I DO envision myself on the platform making that podium-finish C&J and hitting 3 white lights – but at the moment even lifting only 90% of that seems to be heavy for me during max-effort days, and I’m sore, fatigued and stressed from everything else happening in life with work, graduate classes, coaching, long commutes, and finances.

Don’t ignore the little things – they really do add up.

It’s one thing to just get into the gym the 4-5 days a week and be able to do the programming to get to where I need to be.

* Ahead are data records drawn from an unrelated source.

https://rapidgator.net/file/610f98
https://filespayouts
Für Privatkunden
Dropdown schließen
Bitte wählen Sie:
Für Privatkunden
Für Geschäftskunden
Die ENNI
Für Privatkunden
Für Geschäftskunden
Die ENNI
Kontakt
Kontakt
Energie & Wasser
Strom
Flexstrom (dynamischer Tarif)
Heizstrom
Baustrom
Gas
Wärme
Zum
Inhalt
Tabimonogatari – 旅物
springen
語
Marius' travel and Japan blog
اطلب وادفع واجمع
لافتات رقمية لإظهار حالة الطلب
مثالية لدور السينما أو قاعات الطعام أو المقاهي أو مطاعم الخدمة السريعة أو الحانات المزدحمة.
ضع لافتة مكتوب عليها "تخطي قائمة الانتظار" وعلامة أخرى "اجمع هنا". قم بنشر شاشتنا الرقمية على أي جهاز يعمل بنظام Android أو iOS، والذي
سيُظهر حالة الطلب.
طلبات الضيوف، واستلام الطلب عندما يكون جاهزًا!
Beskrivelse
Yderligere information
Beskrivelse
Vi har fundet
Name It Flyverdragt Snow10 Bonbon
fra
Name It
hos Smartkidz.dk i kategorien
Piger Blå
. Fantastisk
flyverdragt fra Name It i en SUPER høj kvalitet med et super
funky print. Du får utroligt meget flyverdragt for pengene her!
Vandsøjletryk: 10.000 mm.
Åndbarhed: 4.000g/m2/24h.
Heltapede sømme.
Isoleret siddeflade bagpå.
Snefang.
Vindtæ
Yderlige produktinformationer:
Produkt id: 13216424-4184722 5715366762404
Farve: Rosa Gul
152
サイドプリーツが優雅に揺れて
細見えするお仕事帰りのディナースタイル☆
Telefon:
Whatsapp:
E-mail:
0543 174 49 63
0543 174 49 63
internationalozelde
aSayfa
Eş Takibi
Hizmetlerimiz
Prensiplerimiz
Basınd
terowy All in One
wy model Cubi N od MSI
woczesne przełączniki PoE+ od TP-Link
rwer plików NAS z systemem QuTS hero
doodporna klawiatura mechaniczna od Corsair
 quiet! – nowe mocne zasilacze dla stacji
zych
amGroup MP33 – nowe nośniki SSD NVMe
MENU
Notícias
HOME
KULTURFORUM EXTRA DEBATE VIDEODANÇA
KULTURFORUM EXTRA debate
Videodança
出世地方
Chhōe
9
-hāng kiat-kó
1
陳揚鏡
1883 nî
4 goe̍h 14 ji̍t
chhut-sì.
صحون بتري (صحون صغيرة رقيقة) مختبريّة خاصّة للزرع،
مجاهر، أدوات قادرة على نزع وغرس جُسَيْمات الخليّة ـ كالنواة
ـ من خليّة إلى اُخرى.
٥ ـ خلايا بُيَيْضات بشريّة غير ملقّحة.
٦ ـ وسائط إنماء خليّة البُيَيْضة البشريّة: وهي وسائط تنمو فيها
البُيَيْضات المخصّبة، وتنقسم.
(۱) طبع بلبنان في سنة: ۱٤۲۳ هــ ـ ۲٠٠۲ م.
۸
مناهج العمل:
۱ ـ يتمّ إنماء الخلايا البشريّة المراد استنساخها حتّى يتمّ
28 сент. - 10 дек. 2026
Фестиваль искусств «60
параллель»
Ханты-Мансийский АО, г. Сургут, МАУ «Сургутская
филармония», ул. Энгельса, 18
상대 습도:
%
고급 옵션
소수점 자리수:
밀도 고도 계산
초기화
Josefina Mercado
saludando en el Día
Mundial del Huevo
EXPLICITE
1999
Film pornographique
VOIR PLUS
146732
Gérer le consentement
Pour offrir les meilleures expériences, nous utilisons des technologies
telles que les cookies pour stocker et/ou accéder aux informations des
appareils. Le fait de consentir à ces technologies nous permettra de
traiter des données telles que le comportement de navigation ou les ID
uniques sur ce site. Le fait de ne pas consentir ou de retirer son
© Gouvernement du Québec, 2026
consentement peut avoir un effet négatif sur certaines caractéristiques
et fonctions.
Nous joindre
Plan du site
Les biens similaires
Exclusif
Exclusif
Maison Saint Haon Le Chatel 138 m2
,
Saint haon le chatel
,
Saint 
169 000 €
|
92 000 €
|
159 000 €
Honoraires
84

It’s another thing to be able to have all the energy, focus and strength to be able to complete each training day’s work – and I certainly don’t get that energy just by following only the program (the major thing). I also have to focus on maintaining my diet, getting 8 hours of sleep, doing my morning mobility routine each day, keeping my stress under control, keeping the apartment neat and clean so I don’t stress about clutter and messiness, etc. etc.

It all adds up. One small thing (such as not getting enough sleep one night, or binge eating some extra tacos when going out) can throw me off my training cycle and I end up having a bad day of lifting at the gym and lose valuable progress.

When the going gets tough and we are short on time or energy, we end up cutting out the small, little, insignificant actions we need to take in order to get where we are and only focus on the larger things that seem to have more direct and immediate impact on our progress. There’s definitely moments where I’ve left out “farmers carries” in my programming because I simply didn’t have the time at the end because I had to run and coach my crossfit class at 5:30 – and really “farmers carries” don’t seem as cool or as significant as back squats do.

But, THEY DO MATTER as small or as insignificant as they seem because they help develop my core and grip strength when I consistently and repeatedly do it over and over. Over time, my body will respond to that load and build the strength and muscle needed to carry a couple kettlebells 50 meters – and over time that weight will be easier so I can then carry even MORE weight. I don’t want to be up on that platform on competition day saying “I wish I did those farmers carries” or “I wish I did this, I wish I did that.”

I want to have done it and succeeded because of it. As small and as insignificant as it may have seemed in the moment if I trusted the process I would be much better off in the end.


Trust the Process.

So let’s talk about how this might apply to you. Perhaps you’re not training for a big competition but you’re trying to start up a new nutrition routine that will allow you to lose fat / gain muscle and just feel healthier. You probably already have a perfect plan laid out for you with the portions you need to eat, the type of food you need to eat and how often.

So, at what point is it OK to deviate from that plan and still get the results you were looking for? How many times can you “cheat” or “have a little something extra” or “forget to take this vitamin” before it starts to take away from your end goal – or pushes that end goal further and further away from you?

Let’s even look at the non-nutritional things that aren’t even in your eating plan. What happens when you don’t get enough sleep and are groggy, stressed, tired, and wanting that quick sweet cookie fix to make your day temporarily better? What happens when you don’t get to the gym to burn off those extra calories you needed to for that day?

Ok, so having a little slip up here and there will happen. But the more you can control how often those do happen by addressing all the little variables and things (resisting those sweet tooth cravings or that extra drink you want when going out with friends, getting to the early gym class like you intended to even though it means forcing yourself to get up extra early), the more those little achievements and success will add up to a better you in the long run.

 

Trust the process. Focus on doing the little things – because they really do matter.